╔══

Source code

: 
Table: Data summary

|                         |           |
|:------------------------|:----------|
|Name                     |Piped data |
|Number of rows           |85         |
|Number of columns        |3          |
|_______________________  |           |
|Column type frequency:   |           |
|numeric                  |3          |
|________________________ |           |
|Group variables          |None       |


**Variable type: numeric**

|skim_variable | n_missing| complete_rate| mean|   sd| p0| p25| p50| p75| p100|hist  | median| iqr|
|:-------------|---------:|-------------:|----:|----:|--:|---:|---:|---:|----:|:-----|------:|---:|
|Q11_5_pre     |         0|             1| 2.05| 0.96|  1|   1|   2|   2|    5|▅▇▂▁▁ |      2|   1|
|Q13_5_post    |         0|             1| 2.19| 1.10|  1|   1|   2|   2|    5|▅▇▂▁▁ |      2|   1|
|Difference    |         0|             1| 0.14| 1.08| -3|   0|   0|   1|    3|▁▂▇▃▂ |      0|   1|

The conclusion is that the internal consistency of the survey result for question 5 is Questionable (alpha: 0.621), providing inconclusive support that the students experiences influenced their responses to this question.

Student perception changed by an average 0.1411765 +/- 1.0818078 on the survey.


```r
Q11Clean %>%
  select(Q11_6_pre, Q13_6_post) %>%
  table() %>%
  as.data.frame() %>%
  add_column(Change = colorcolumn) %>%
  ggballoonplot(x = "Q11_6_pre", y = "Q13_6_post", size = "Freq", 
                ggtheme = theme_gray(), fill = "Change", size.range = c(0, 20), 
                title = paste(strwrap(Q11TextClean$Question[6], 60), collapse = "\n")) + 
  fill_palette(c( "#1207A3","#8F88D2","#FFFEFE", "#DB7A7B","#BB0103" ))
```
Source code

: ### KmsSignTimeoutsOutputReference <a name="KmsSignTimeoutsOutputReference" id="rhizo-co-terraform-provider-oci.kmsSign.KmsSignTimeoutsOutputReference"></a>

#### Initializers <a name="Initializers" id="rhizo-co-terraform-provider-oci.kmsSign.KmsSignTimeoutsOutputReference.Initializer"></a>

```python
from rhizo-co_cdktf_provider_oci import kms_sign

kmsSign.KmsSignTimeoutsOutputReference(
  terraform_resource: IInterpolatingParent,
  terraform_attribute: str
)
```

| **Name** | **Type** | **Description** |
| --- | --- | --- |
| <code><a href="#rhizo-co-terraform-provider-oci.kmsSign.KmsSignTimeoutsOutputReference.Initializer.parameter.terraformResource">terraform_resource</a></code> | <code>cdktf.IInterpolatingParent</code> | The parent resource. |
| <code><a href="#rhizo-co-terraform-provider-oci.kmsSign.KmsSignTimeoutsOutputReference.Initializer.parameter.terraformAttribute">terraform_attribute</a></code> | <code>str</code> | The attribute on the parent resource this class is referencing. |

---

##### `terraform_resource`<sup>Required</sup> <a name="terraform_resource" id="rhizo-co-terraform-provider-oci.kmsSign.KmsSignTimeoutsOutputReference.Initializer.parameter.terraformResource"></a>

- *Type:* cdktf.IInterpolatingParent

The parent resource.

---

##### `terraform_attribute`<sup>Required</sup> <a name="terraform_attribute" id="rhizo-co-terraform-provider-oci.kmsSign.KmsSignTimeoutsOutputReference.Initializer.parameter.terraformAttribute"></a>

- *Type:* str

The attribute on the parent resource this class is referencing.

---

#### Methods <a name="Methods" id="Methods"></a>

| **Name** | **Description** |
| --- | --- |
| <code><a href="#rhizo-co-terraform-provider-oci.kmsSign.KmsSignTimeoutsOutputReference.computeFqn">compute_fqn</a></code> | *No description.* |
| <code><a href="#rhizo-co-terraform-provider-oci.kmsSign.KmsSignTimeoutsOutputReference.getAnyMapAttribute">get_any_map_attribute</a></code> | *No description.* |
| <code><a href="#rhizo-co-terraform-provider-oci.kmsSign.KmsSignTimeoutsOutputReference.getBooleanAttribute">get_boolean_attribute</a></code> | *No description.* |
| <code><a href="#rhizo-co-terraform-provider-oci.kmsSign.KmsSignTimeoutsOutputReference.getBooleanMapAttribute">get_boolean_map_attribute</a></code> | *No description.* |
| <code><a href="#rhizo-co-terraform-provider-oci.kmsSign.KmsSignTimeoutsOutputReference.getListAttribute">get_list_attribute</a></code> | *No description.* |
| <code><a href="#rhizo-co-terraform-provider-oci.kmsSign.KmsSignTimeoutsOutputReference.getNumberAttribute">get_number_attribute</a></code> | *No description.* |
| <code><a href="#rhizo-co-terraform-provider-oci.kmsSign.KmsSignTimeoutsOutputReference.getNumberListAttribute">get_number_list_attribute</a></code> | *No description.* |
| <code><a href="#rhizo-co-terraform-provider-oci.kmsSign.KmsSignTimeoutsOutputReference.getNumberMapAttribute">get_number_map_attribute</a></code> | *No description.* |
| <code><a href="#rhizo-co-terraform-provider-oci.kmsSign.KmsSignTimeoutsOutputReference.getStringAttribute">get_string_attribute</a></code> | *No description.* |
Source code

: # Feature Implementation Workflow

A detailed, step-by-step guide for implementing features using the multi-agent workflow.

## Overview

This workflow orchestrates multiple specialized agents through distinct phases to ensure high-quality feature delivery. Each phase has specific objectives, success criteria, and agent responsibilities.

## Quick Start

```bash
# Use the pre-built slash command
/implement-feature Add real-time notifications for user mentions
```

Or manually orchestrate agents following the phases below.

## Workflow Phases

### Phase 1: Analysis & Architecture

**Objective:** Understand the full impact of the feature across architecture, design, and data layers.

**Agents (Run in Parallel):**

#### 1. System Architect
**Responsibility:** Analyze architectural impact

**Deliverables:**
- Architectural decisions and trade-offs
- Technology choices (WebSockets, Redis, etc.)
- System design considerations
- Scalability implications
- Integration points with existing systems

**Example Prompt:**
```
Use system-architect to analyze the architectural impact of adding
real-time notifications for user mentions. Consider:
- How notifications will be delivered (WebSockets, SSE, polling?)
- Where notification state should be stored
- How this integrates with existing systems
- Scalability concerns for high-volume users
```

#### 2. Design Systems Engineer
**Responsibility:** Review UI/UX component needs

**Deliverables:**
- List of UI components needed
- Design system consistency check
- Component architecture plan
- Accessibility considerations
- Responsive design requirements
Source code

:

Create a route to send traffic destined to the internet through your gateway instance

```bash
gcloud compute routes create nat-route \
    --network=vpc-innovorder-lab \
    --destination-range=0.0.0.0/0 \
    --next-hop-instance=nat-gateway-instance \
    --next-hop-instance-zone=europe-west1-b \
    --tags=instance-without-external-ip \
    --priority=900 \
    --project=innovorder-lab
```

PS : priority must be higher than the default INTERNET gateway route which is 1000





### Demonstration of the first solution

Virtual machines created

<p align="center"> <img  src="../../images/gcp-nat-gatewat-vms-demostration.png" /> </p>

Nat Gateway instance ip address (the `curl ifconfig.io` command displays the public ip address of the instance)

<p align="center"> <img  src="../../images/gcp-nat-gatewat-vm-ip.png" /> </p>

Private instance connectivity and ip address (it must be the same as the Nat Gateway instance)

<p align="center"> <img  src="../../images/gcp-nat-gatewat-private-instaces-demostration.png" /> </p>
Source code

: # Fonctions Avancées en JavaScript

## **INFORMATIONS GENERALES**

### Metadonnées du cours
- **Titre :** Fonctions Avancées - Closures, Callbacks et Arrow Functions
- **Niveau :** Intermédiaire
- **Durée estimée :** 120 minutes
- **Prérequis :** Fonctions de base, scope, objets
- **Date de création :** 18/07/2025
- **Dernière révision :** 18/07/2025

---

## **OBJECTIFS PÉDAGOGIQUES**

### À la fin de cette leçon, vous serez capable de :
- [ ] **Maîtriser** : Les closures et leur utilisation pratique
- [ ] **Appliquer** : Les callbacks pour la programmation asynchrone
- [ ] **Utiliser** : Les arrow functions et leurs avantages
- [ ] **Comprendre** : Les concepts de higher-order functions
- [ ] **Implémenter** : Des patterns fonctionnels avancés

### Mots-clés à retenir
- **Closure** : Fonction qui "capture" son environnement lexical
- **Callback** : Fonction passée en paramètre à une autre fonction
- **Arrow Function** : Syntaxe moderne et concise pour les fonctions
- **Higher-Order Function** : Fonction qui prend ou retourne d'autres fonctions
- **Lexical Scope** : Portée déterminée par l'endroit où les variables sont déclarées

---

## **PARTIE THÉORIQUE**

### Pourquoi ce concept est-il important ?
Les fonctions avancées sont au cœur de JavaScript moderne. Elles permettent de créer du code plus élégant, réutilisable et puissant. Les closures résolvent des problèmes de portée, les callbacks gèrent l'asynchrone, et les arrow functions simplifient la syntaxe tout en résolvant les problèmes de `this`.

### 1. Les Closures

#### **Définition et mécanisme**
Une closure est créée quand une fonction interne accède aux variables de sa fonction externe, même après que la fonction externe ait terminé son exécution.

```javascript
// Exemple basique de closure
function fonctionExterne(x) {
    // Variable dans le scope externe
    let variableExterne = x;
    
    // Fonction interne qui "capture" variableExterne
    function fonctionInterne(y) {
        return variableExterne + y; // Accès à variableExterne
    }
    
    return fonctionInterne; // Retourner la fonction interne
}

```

╚══

Going through the listing above line by line, tally those containing "existing" and state only the total.

TASK SOLUTION
2